Odd Thoughts: Gods freeze out maiden aunt

Langley Advance columnist Bob Groeneveld has a few words for nature on behalf of birds.
15401013_web1_LangArt_opinion_odd

It’s clear that the weather gods have taken umbrage at our hubris.

Great words, those: umbrage and hubris. Just saying them makes a person feel intelligent. Writing them practically sews leather patches on the elbows of my sports jacket!

Nevertheless, leather patches notwithstanding, the gods are clearly offended. At least, a little?

No sooner had the polar vortex plunged an icy amoeba arm into the bowels of Ontario when West Coast media – social and otherwise – were filled to their warm, syrupy brims with snide references to daffodils, freshly mowed lawns, cherry blossoms, and other hardships to which our unseasonably warm winter has been submitting us this year.

And… bam!

The rest of Canada, just days earlier annoyed by our condescendingly cold weather jokes, are now laughing at us – not because we got served our just desserts for mocking the weather gods, but because the hubris continues: people here who really think this past week of winter in Lotus Land has been harsh.

Well, not so much laughing at us, as they’re rolling their eyes.

Again.

When it comes to winter weather, we’re the maiden aunt of Canada, anguishing over every tiny wart or age spot, wallowing in our hypochondria every time the thermometer dares to dip below the freezing point.

If the gods of the vortex noticed our ignorant hilarity toward our fellow Canadians’ winter woes at all, they responded with the ferocity of many hundreds – perhaps even thousands! – of snowflakes.

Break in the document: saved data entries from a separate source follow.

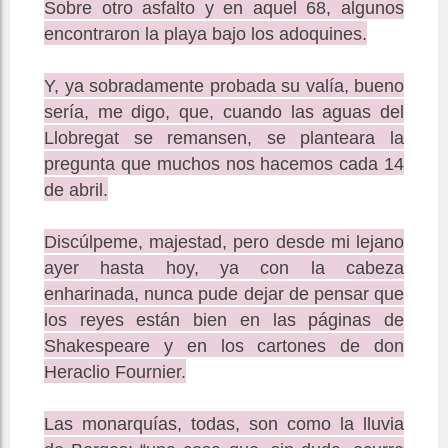
Sobre otro asfalto y en aquel 68, algunos
encontraron la playa bajo los adoquines.
Y, ya sobradamente probada su valía, bueno
sería, me digo, que, cuando las aguas del
Llobregat se remansen, se planteara la
pregunta que muchos nos hacemos cada 14
de abril.
Discúlpeme, majestad, pero desde mi lejano
ayer hasta hoy, ya con la cabeza
enharinada, nunca pude dejar de pensar que
los reyes están bien en las páginas de
Shakespeare y en los cartones de don
Heraclio Fournier.
Las monarquías, todas, son como la lluvia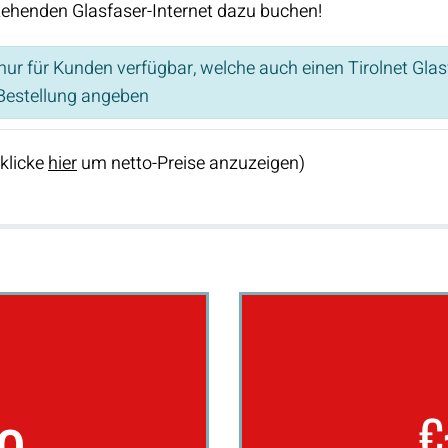
tehenden Glasfaser-Internet dazu buchen!
ur für Kunden verfügbar, welche auch einen Tirolnet Gla
estellung angeben
(klicke
hier
um netto-Preise anzuzeigen)
€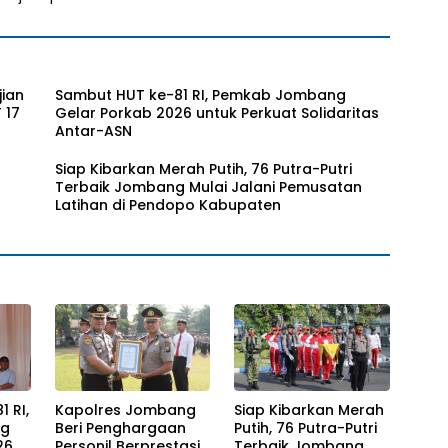
ian
Sambut HUT ke-81 RI, Pemkab Jombang
 17
Gelar Porkab 2026 untuk Perkuat Solidaritas
Antar-ASN
Siap Kibarkan Merah Putih, 76 Putra-Putri
Terbaik Jombang Mulai Jalani Pemusatan
Latihan di Pendopo Kabupaten
 RI,
Kapolres Jombang
Siap Kibarkan Merah
ng
Beri Penghargaan
Putih, 76 Putra-Putri
26
Personil Berprestasi,
Terbaik Jombang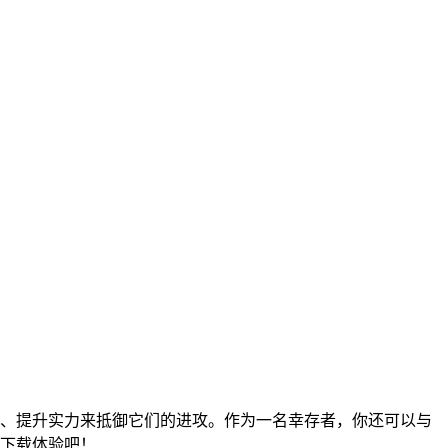
、提升实力来抵御它们的进攻。作为一名幸存者，你还可以与
下载体验吧！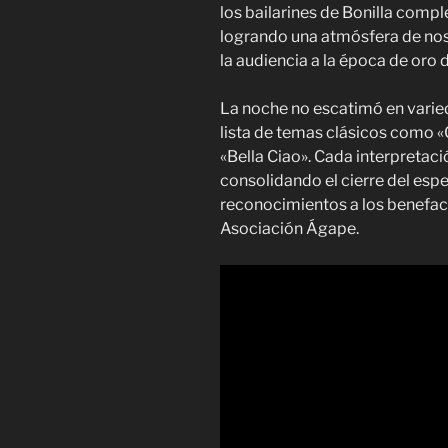
los bailarines de Bonilla compl
logrando una atmósfera de nos
la audiencia a la época de oro 
La noche no escatimó en varied
lista de temas clásicos como «Ca
«Bella Ciao». Cada interpretac
consolidando el cierre del espe
reconocimientos a los benefact
Asociación Ágape.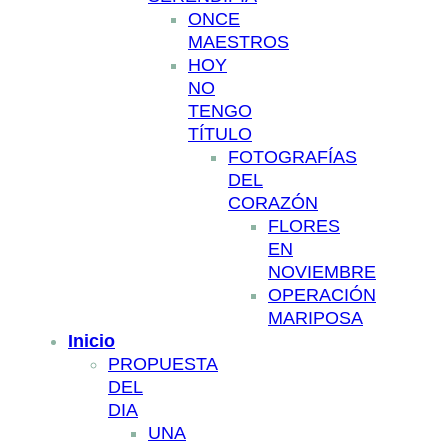
ONCE
MAESTROS
HOY
NO
TENGO
TÍTULO
FOTOGRAFÍAS
DEL
CORAZÓN
FLORES
EN
NOVIEMBRE
OPERACIÓN
MARIPOSA
Inicio
PROPUESTA
DEL
DIA
UNA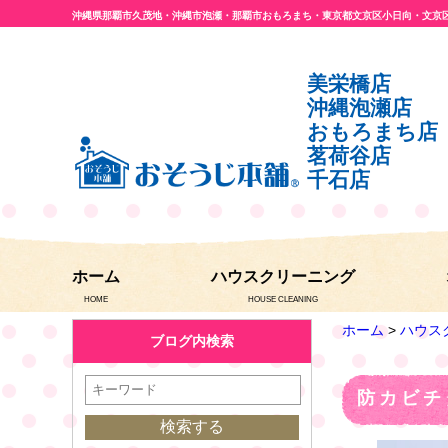
沖縄県那覇市久茂地・沖縄市泡瀬・那覇市おもろまち・東京都文京区小日向・文京
美栄橋店
沖縄泡瀬店
おもろまち店
茗荷谷店
千石店
ホーム
ハウスクリーニング
HOME
HOUSE CLEANING
ホーム
>
ハウス
ブログ内検索
防カビチ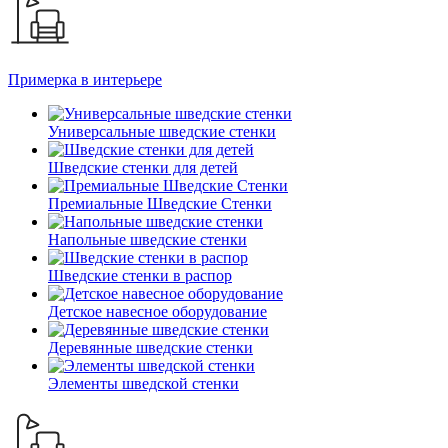
Примерка в интерьере
Универсальные шведские стенки
Шведские стенки для детей
Премиальные Шведские Стенки
Напольные шведские стенки
Шведские стенки в распор
Детское навесное оборудование
Деревянные шведские стенки
Элементы шведской стенки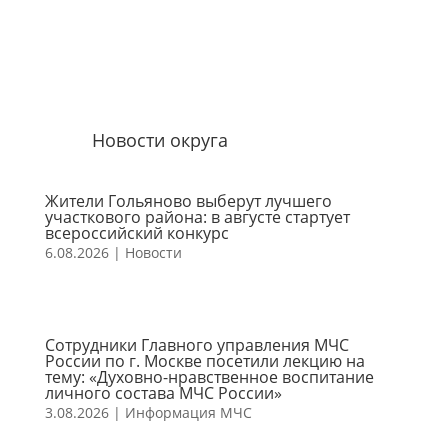
Новости округа
Жители Гольяново выберут лучшего
участкового района: в августе стартует
всероссийский конкурс
6.08.2026
|
Новости
Сотрудники Главного управления МЧС
России по г. Москве посетили лекцию на
тему: «Духовно-нравственное воспитание
личного состава МЧС России»
3.08.2026
|
Информация МЧС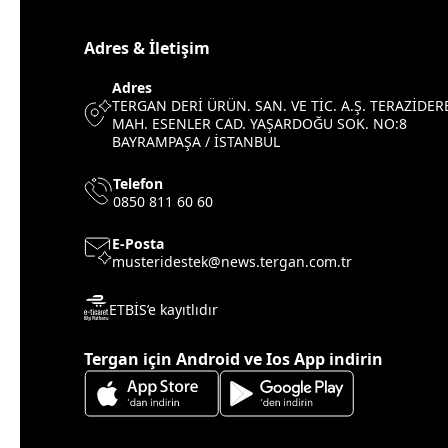
Adres & İletişim
Adres
TERGAN DERİ ÜRÜN. SAN. VE TİC. A.Ş. TERAZİDER
MAH. ESENLER CAD. YAŞARDOĞU SOK. NO:8
BAYRAMPAŞA / İSTANBUL
Telefon
0850 811 60 60
E-Posta
musteridestek@news.tergan.com.tr
ETBİS’e kayıtlıdır
Tergan için Android ve Ios App indirin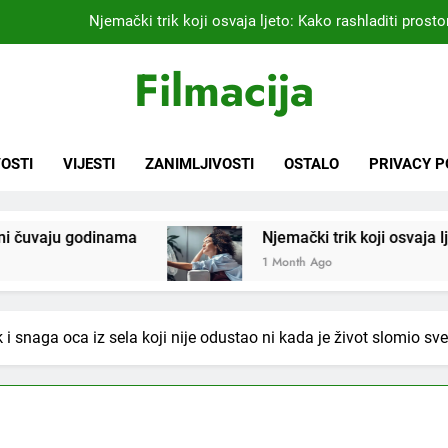
Kardiolog koji već 20 godina liječi pacijente nakon infarkta
praktikujem pr
Nikada se ne bi sjetili: Sve fleke sa odjeće ski
Filmacija
Samo 1 kašičica u litru vode i čak će se i “suhi štap” ukorijeniti! S
Njemački trik koji osvaja ljeto: Kako rashladiti prostor
OSTI
VIJESTI
ZANIMLJIVOSTI
OSTALO
PRIVACY P
Kardiolog koji već 20 godina liječi pacijente nakon infarkta
praktikujem pr
Njemački trik koji osvaja ljeto: Kako rashladiti p
Nikada se ne bi sjetili: Sve fleke sa odjeće ski
1 Month Ago
i snaga oca iz sela koji nije odustao ni kada je život slomio sve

Thermometers plunged to levels within spitting distance of Saskatoon on a warm day… except that in Saskatchewan, your spit would freeze before it got to the thermometer.

But we humans are not the only ones who have gotten used to our pocket of tropical climes north of the 49th parallel.

I spent most of Sunday replenishing seed and suet dispensers for the chickadees and juncos and finches and the other surviving dinosaurs who expect to collect payment at times like these in exchange for their pest control work in our garden the rest of the year.

More important has been keeping their essential water sources ice-free – the bird baths, a pan strategically placed here and there, and the little fountain in the pond.

And of course, trying to keep the sugar water from freezing in the feeder frequented by a feisty little hummingbird who has refused to enter torpor (kind of like going into hibernation).

I can understand the gods throwing a bit of snow at my hubris, but their lack of compassion is for the birds.